Fallout from the scuttled agreement also prompted one Democrat to make an announcement many had expected. State Rep. Janelle Bynum, D-Happy Valley, will once again pursue the House speakership.
“If the session proved anything, it’s that we need a reset,” Bynum wrote in a Facebook post Tuesday. “I’m not saying it has to be puppies and lollipops, but I think there’s lots of room for us to do better in terms of how we interact with one another.”
Bynum, who was preparing to challenge Kotek for the speakership earlier this year before reaching her own handshake deal with the speaker, said she’ll once again run once nominations are open. Under normal timelines that would not be until late 2022, but that could change if Kotek decides to step down from the role as she runs for governor. A spokesman said Monday she planned to remain speaker during next year’s one-month legislative session.
“We’re definitely going to have to do some repair work between now and then,” Bynum said Tuesday, when asked about how the redistricting fight could impact the 2022 session. “Otherwise I think people will decide not to run [for office]. It’s terribly frustrating to be caught in the middle of that and to feel powerless.”
For her part, Kotek declined to speculate on Monday about whether the frustrations from the redistricting fight were likely to bleed into future sessions. “I try not to project that far ahead,” she said. “I take one challenge at a time.”
But the speaker did not hesitate to place blame for the heightened tension that has marked the House in recent years, noting she’d led the chamber through nine regular and six special sessions.
“I’ve had my challenges with Republican leaders, but not to the level that I’ve had with Leader Drazan,” Kotek said. “I think you should ask her why she has such a difficult time succeeding for her caucus... I have a track record working across the aisle with everybody. My problem lies with her.”
How the interpersonal fracture plays out in the future is not clear. Asked about it on Tuesday, a spokesman for Drazan pointed to her statement advocating for Kotek’s censure.
If Republicans do seek to influence next year’s session with parliamentary delays or walkouts, it might be their last opportunity.
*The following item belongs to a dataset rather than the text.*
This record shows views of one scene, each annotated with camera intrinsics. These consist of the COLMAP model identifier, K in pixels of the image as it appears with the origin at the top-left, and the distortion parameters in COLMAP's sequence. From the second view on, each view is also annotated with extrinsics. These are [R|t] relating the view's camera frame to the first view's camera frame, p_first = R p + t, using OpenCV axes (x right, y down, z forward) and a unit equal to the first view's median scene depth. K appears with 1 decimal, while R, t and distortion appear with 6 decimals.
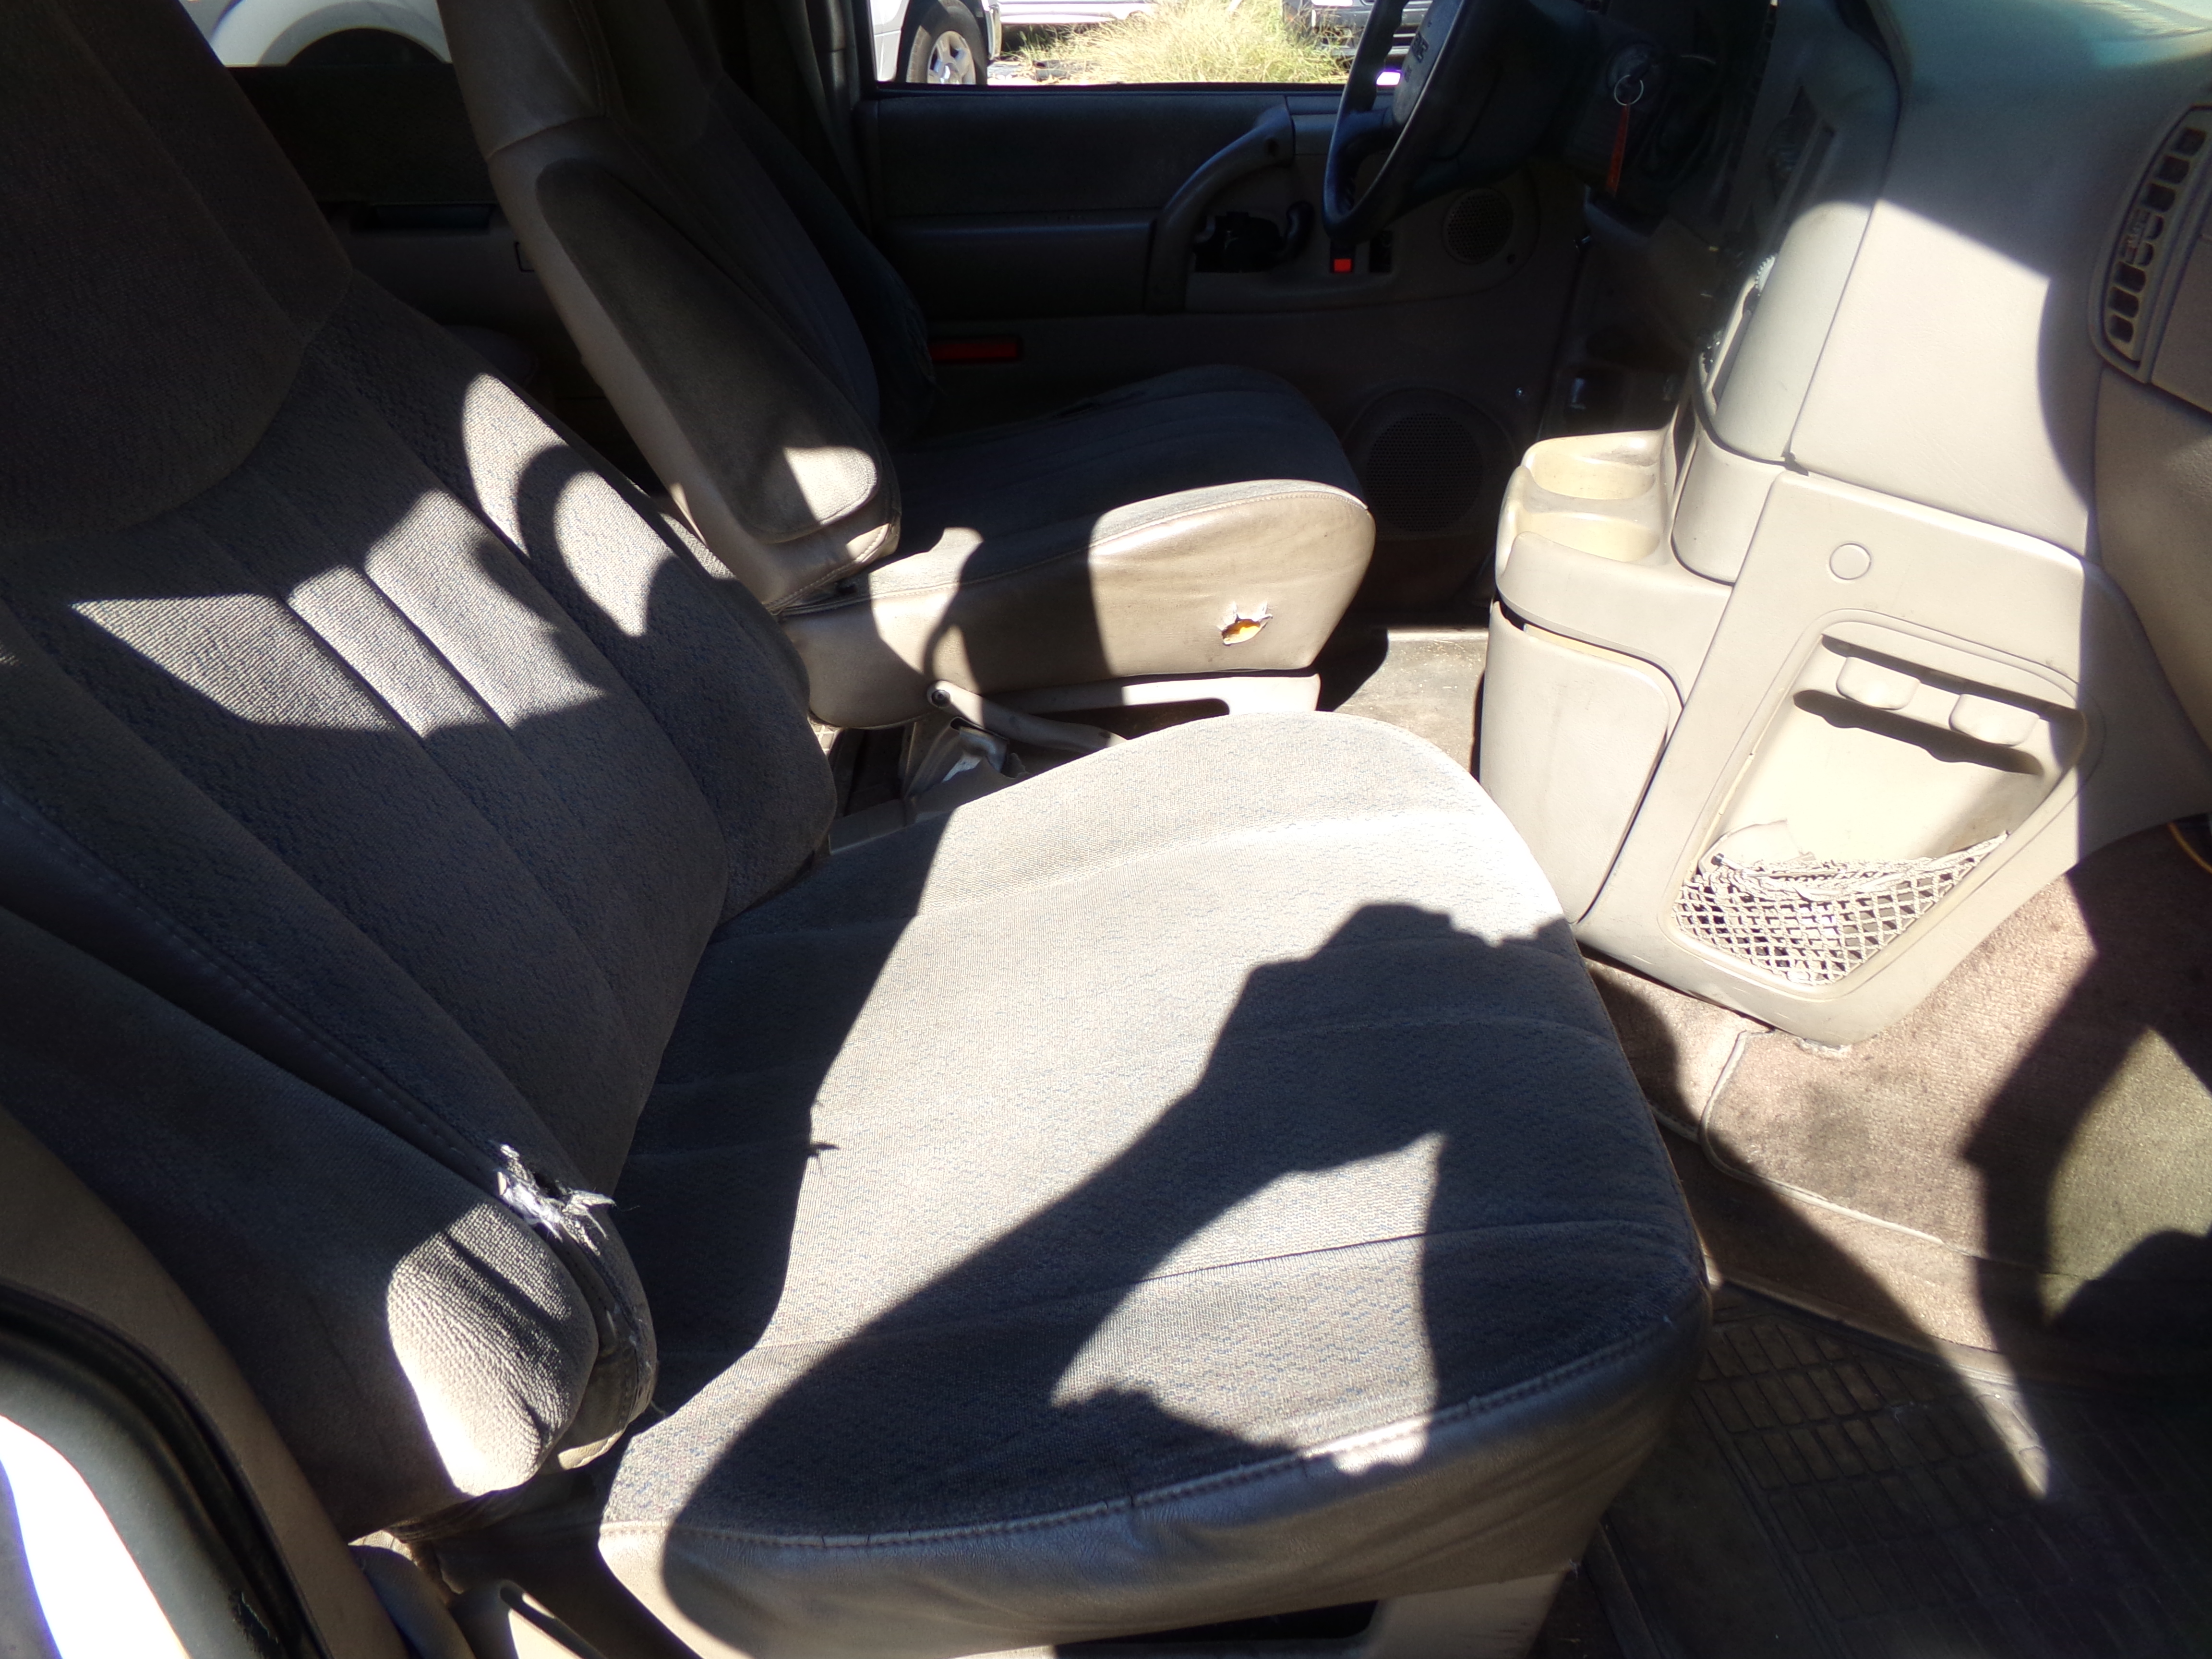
lens RADIAL K [[1543.1, 0, 1079.8], [0, 1543.1, 820.5], [0, 0, 1]] dist [-0.059847, 0.097893]
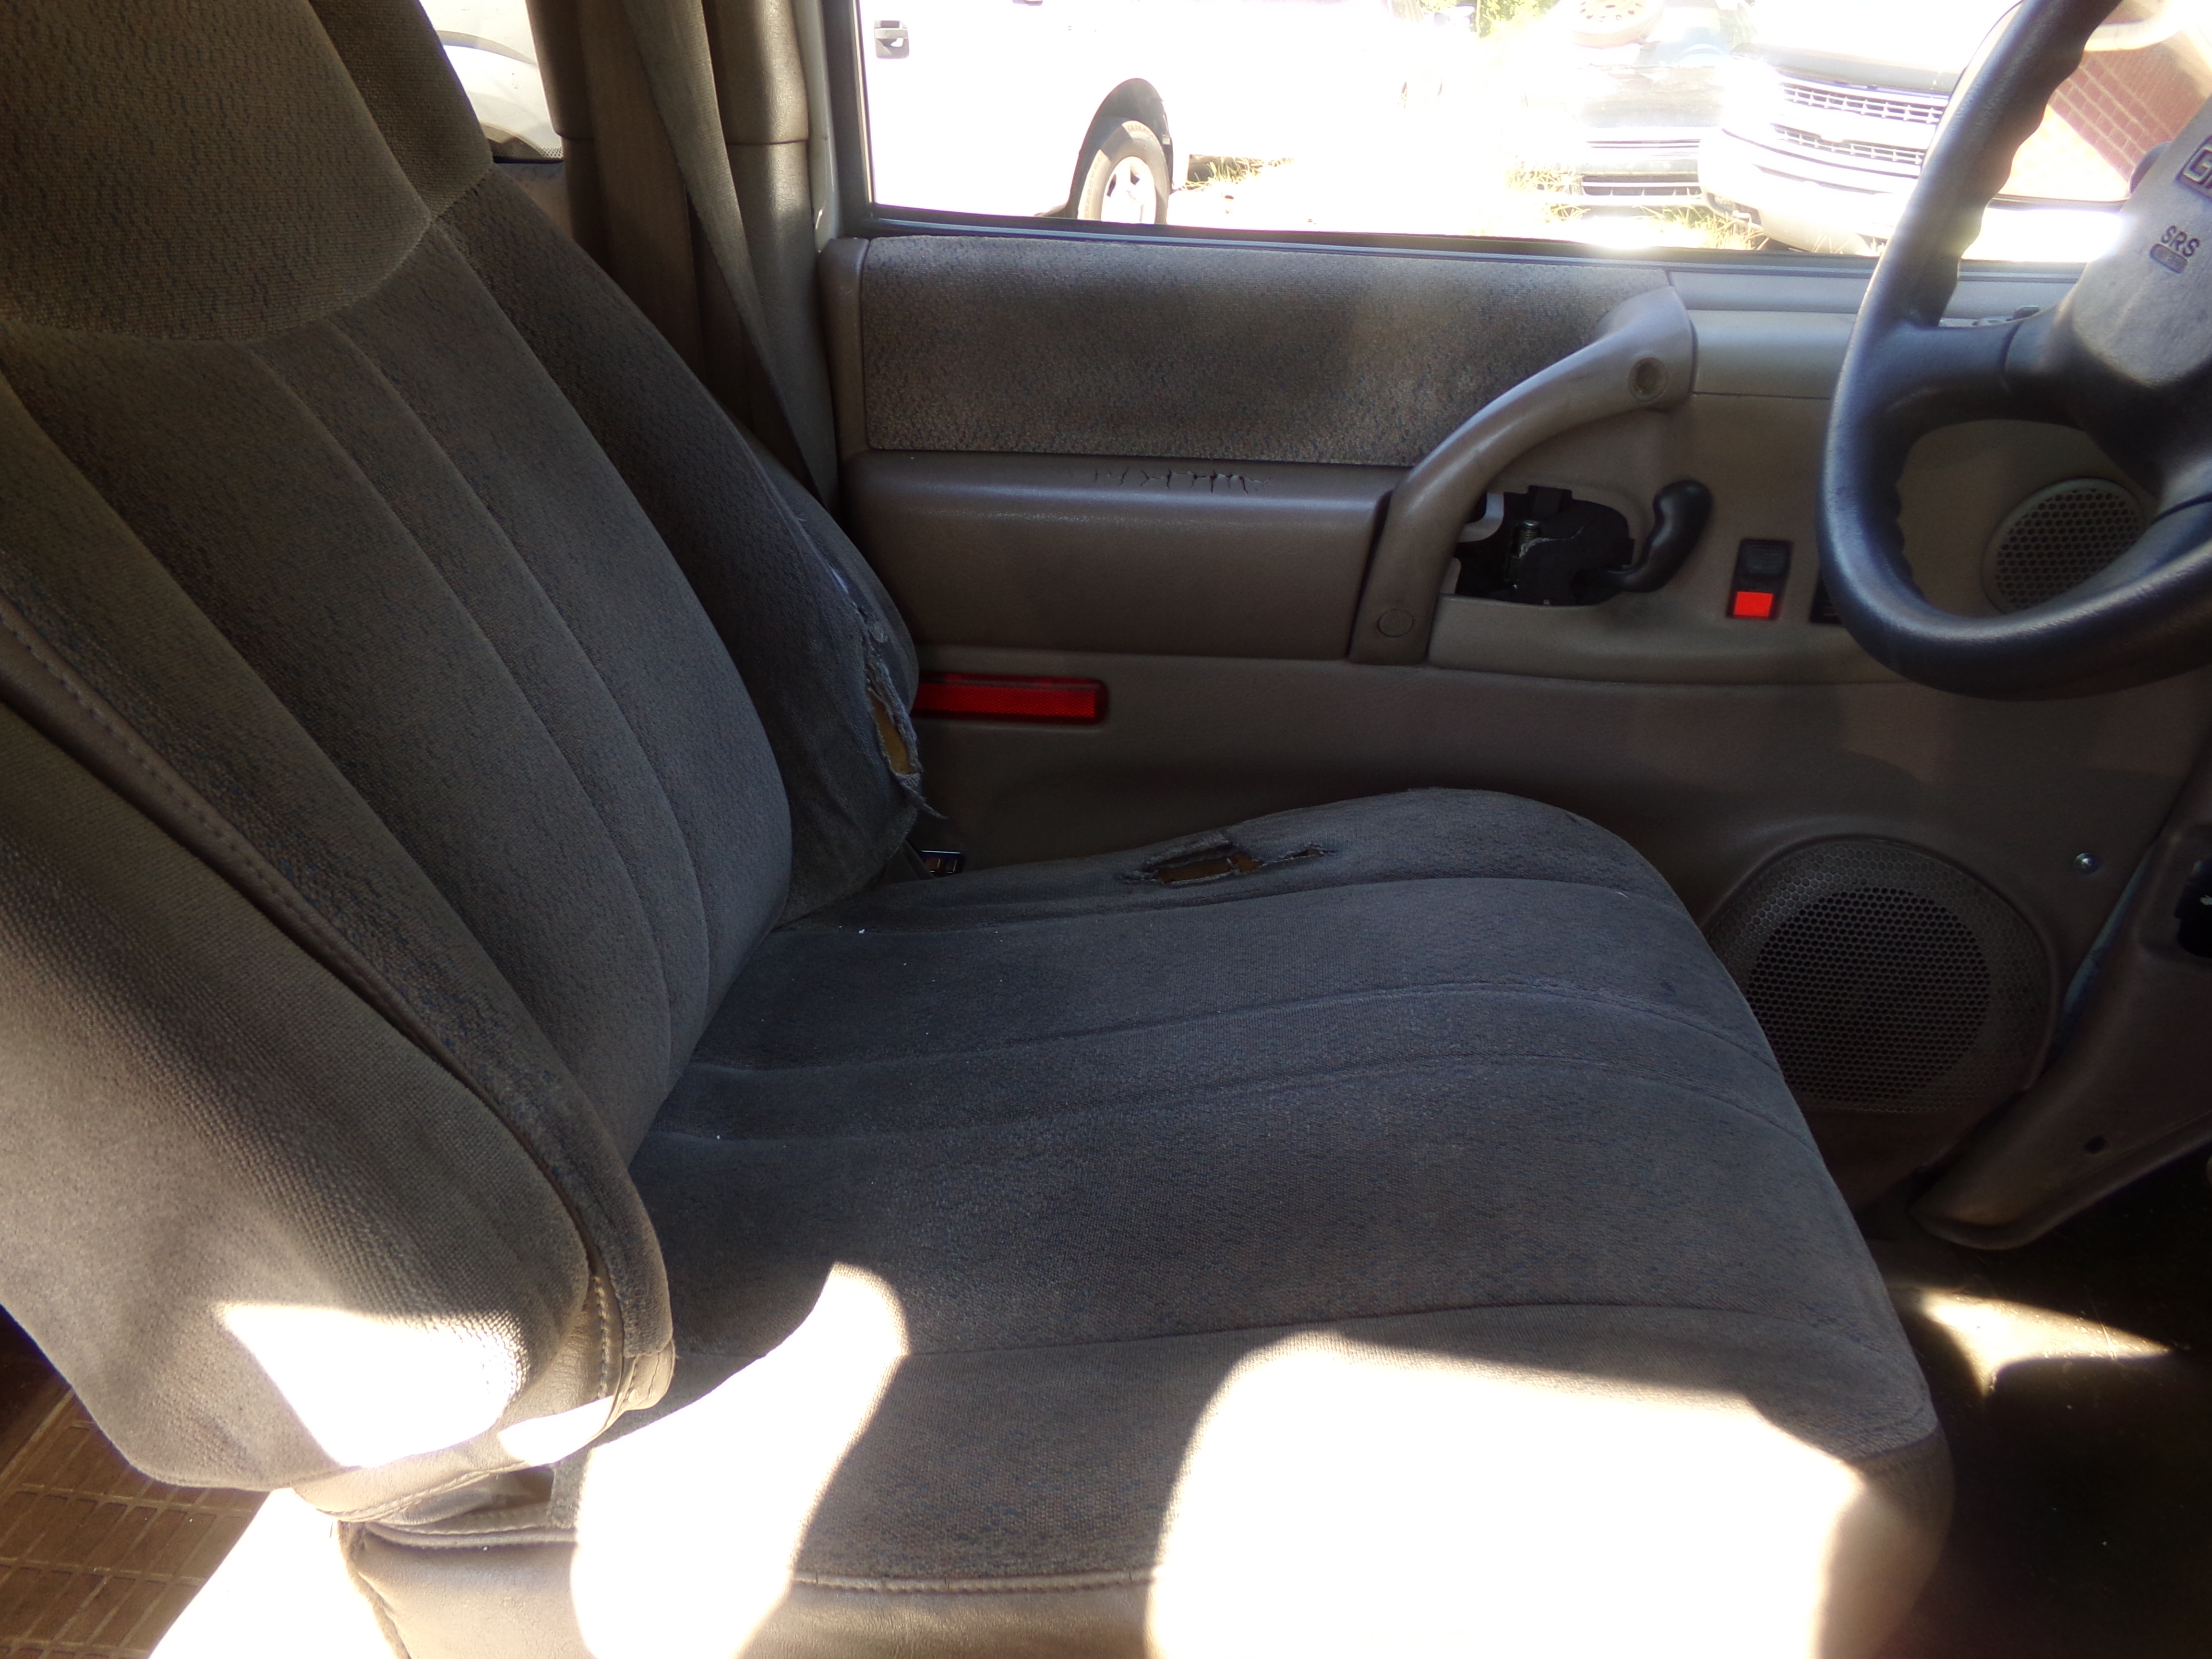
lens RADIAL K [[1543.1, 0, 1079.8], [0, 1543.1, 820.5], [0, 0, 1]] dist [-0.059847, 0.097893]
pose [[0.992421, 0.083010, -0.090611, 0.003757], [-0.089263, 0.993732, -0.067292, -0.238629], [0.084457, 0.074871, 0.993610, 0.488760]]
A coalition of Democratic allies have begun pursuing measures on the 2022 ballot that would penalize lawmakers for blocking legislative action by walking away, and effectively eliminate their ability to require bills to be read in full.
The coalition, No More Costly Walkouts, currently has four potential measures in play, and has said it will decide which to put before voters based on official ballot language and polling.
“The coalition will move forward one or more of those but they aren’t ready to make an announcement,” said Patty Wentz, a consultant working for the group. She added the group is “holding firm on the fact there need to be consequences for walking off the job.”